Tuesday, October 15, 2013

North Carolina Court Adopts Hybrid Level of Judicial Review of Non-Compete Provisions in Franchise Agreements

In Outdoor Lighting Perspectives Franchising, Inc. v. Harders, 747 S.E.2d 256 (N.C. App. 2013), the franchisor sought to enforce a provision in its franchise agreement that would have prohibited a former franchisee from involvement in a "competing business" for two years following the termination of the franchise agreement.  The agreement defined a "competing business as any business "operating in competition with an outdoor lighting business" or "any business similar to" the franchisee's business.  The North Carolina Court of Appeals, with Judge Ervin, writing for a unanimous Court, created a "hybrid" level of scrutiny of non-compete provisions in franchise agreements.  In so holding, the court noted other sorts of agreements which, in its view, might be appropriate for resolution under this “hybrid” level of scrutiny, including the dissolution of a professional partnership (citing Beam v. Ruthledge, 9 S.E.2d 476 (N.C. 1940)), a venture capitalist’s purchase of a franchise (citing Keith v. Day, 343 S.E.2d 562 (N.C. App. 1986)), and restrictive covenants in independent contractor agreements (citing Starkings Ct. Reporting Servs., Inc. v. Collins, 313 S.E.2d 614 (N.C. App. 1984)). 
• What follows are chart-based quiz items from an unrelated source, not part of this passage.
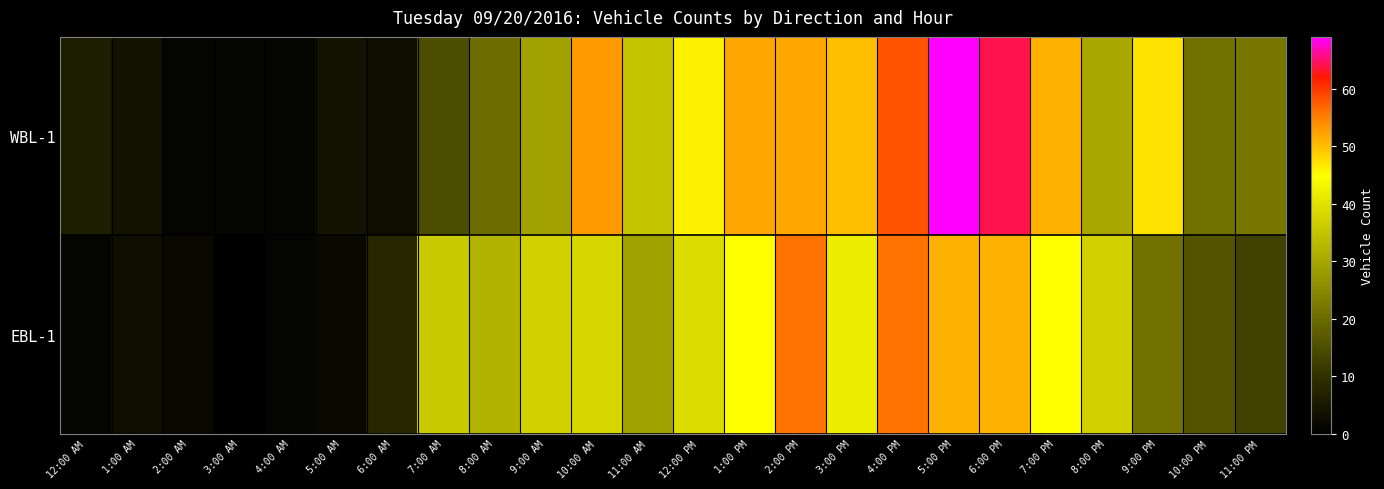

At which category is the sum across all series the highest?

5:00 PM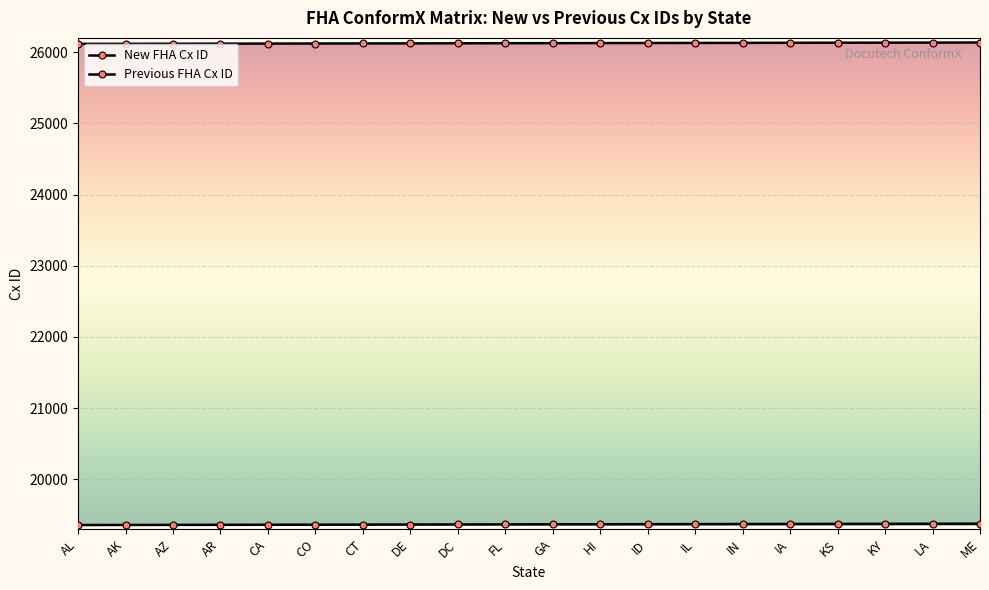

What is the value of the Previous FHA Cx ID point at the 8th from the left?

19365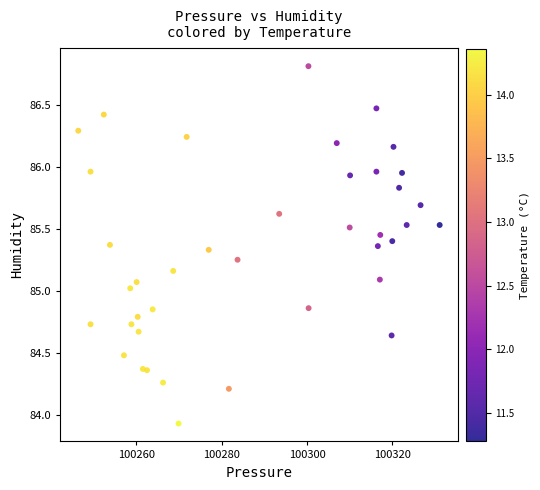

What is the range of Y values (max minus min)?

2.9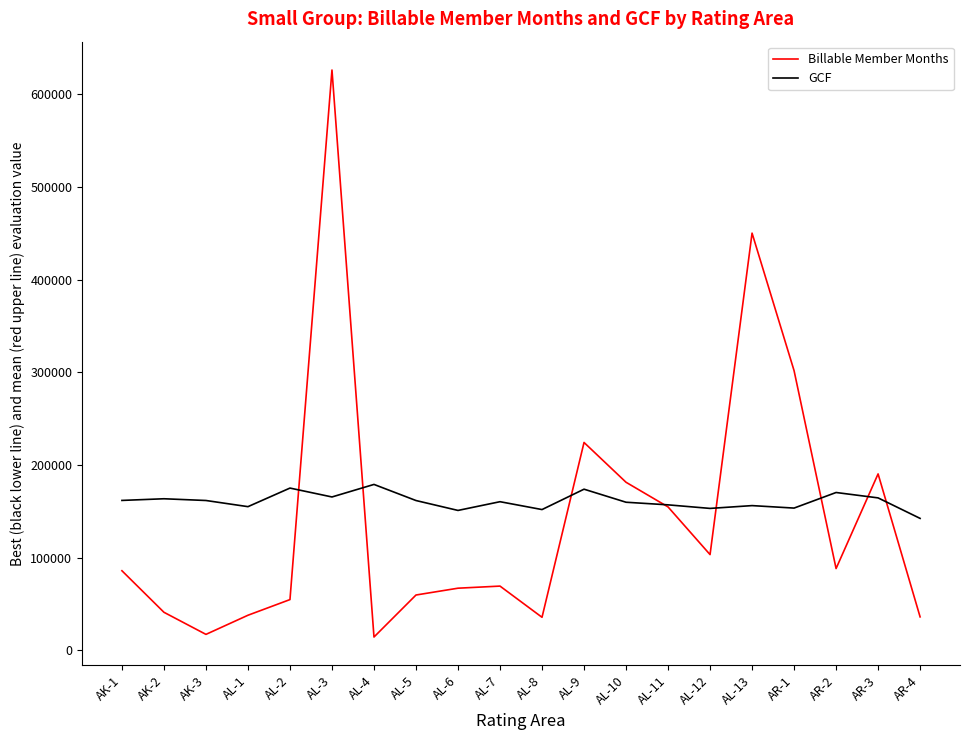

Is the value of Billable Member Months at AK-2 greater than the value of GCF at AR-3?

No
In the lower court, the franchisee had successfully argued that the non-compete provision was overly broad.  In so holding, the trial court had relied, in part, on cases employing the scrutiny standard used in employment cases.  On appeal, the franchisor argued that the sale-of-business standard of review of non-competes should have been used by the trial court, and sought reversal on that basis.  

The Court of Appeals found that the franchisor-franchisee relationship did not fit squarely into either a sale-of-business or an employment-relationship setting.  The Court explained that "practical differences between the typical employer-employee arrangement and the typical buyer-seller arrangement preclude us from concluding that the rules that typically govern either arrangement should be applied with unbending rigidity in this situation."  Those differences included, on the one hand, the fact that, unlike in typical sale-of-business cases, a portion of the good will generated by a franchisee would naturally accrue to the franchisor as well.  Likewise, the specific “job description” of the franchisee, while less relevant than in the employment context, retained some relevance to evaluating the reasonableness of a non-compete in a franchise agreement.

Instead of committing itself to one rigid standard for the enforceability of non-competes, the Court adopted a "hybrid" standard.  The Court found that the standard should insure that such non-compete arrangements are no more restrictive than is necessary to protect the franchisor's legitimate interests.  In articulating this "hybrid" standard, the Court drew from both the employment and sale of business standards.  The resulting standard included consideration of the reasonableness of the restriction's duration, the reasonableness of the restriction's geographic scope, and the extent to which the restriction is otherwise necessary to protect the legitimate interests of the franchisor. 

In applying the new "hybrid" standard to the case at hand, the Court held the agreement was overly broad in geographic scope, as it prohibited the franchisee from doing business in geographic areas related to the franchisor's affiliates that were not competitive in the outdoor lighting market.  In addition, the Court held that the agreement restricted more activities than reasonably necessary to protect the franchisor's legitimate business interests, specifically criticizing the language that prevented the franchisee from involvement in “any business similar to the [plaintiff’s business]”. 

As North Carolina does not blue pencil a non-compete agreement, the Court of Appeals concluded that the agreement was unenforceable and affirmed the trial court.